The primary purpose with ZFS fault management is automated diagnosis and isolation of VDEV faults. A fault is something we can associate with an impact (e.g. loss of data redundancy) and a corrective action (e.g. offline or replace a disk). A typical ZFS fault management stack is comprised of error detectors (e.g. zfs_ereport_post()), a disk monitor, a diagnosis engine and response agents.

After detecting a software error, the ZFS kernel module sends error events to the ZED user daemon which in turn routes the events to its internal FMA modules based on their event subscriptions. Likewise, if a disk is added or changed in the system, the disk monitor sends disk events which are consumed by a response agent.

FMD Components in ZED

There are three FMD modules (aka agents) that are now built into ZED.

  1. A Diagnosis Engine module (agents/zfs_diagnosis.c)
  2. A Retire Agent module (agents/zfs_retire.c)
  3. A Disk Add Agent module (agents/zfs_mod.c)

To begin with, a Diagnosis Engine consumes per-vdev I/O and checksum ereports and feeds them into a Soft Error Rate Discrimination (SERD) algorithm which will generate a corresponding fault diagnosis when the tracked VDEV encounters N events in a given T time window. The initial N and T values for the SERD algorithm are estimates inherited from illumos (10 errors in 10 minutes).

In turn, a Retire Agent responds to diagnosed faults by isolating the faulty VDEV. It will notify the ZFS kernel module of the new VDEV state (degraded or faulted). The retire agent is also responsible for managing hot spares across all pools. When it encounters a device fault or a device removal it will replace the device with an appropriate spare if available.

Finally, a Disk Add Agent responds to events from a libudev disk monitor (EC_DEV_ADD or EC_DEV_STATUS) and will online, replace or expand the associated VDEV. This agent is also known as the zfs_mod or Sysevent Loadable Module (SLM) on the illumos platform. The added disk is matched to a specific VDEV using its device id, physical path or VDEV GUID.

Note that the auto-replace feature (aka hot plug) is opt-in and you must set the pool's autoreplace property to enable it.
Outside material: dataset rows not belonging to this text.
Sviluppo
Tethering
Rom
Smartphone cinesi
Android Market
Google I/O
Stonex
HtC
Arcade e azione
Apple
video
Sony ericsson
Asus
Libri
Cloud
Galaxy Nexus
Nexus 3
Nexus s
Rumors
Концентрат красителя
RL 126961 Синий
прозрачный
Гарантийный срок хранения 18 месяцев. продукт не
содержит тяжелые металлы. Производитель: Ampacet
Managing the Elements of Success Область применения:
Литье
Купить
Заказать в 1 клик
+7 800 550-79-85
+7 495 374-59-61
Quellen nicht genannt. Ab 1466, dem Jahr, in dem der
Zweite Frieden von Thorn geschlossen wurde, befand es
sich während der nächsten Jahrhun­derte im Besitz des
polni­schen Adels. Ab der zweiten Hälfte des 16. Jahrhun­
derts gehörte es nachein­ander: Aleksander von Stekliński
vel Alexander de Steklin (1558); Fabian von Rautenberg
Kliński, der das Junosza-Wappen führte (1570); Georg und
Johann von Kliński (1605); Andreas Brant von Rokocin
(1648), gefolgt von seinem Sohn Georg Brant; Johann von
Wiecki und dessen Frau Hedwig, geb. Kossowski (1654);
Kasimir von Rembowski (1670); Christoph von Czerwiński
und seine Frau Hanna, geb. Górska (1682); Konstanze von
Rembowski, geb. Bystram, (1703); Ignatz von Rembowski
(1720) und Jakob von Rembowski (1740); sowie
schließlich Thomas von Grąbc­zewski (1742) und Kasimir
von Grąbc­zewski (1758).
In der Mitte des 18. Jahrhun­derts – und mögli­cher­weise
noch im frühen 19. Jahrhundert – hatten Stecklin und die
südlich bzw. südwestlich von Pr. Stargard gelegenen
The new disk will be matched to the corresponding leaf VDEV by physical location and labeled with a GPT partition before replacing the original VDEV in the pool.

Implementation Notes

  • The FMD module API required for logic modules is emulated and implemented in the fmd_api.c and fmd_serd.c source files. This support includes module registration, memory allocation, module property accessors, basic case management, one-shot timers and SERD engines. For detailed information on the FMD module API, see the document -- "Fault Management Daemon Programmer's Reference Manual".

  • The event subscriptions for the modules (located in a module specific configuration file on illumos) are currently hard-coded into the ZED zfs_agent_dispatch() function.

  • The FMD modules are called one at a time from a single thread that consumes events queued to the modules. These events are sourced from the normal ZED events and also include events posted from the diagnosis engine and the libudev disk event monitor.

  • The FMD code modules have minimal changes and were intentionally left as similar as possible to their upstream source files.

  • The sysevent namespace in ZED differs from illumos. For example:

    • illumos uses "resource.sysevent.EC_zfs.ESC_ZFS_vdev_remove"
    • Linux uses "sysevent.fs.zfs.vdev_remove"
  • The FMD Modules port was produced by Intel Federal, LLC under award number B609815 between the U.S. Department of Energy (DOE) and Intel Federal, LLC.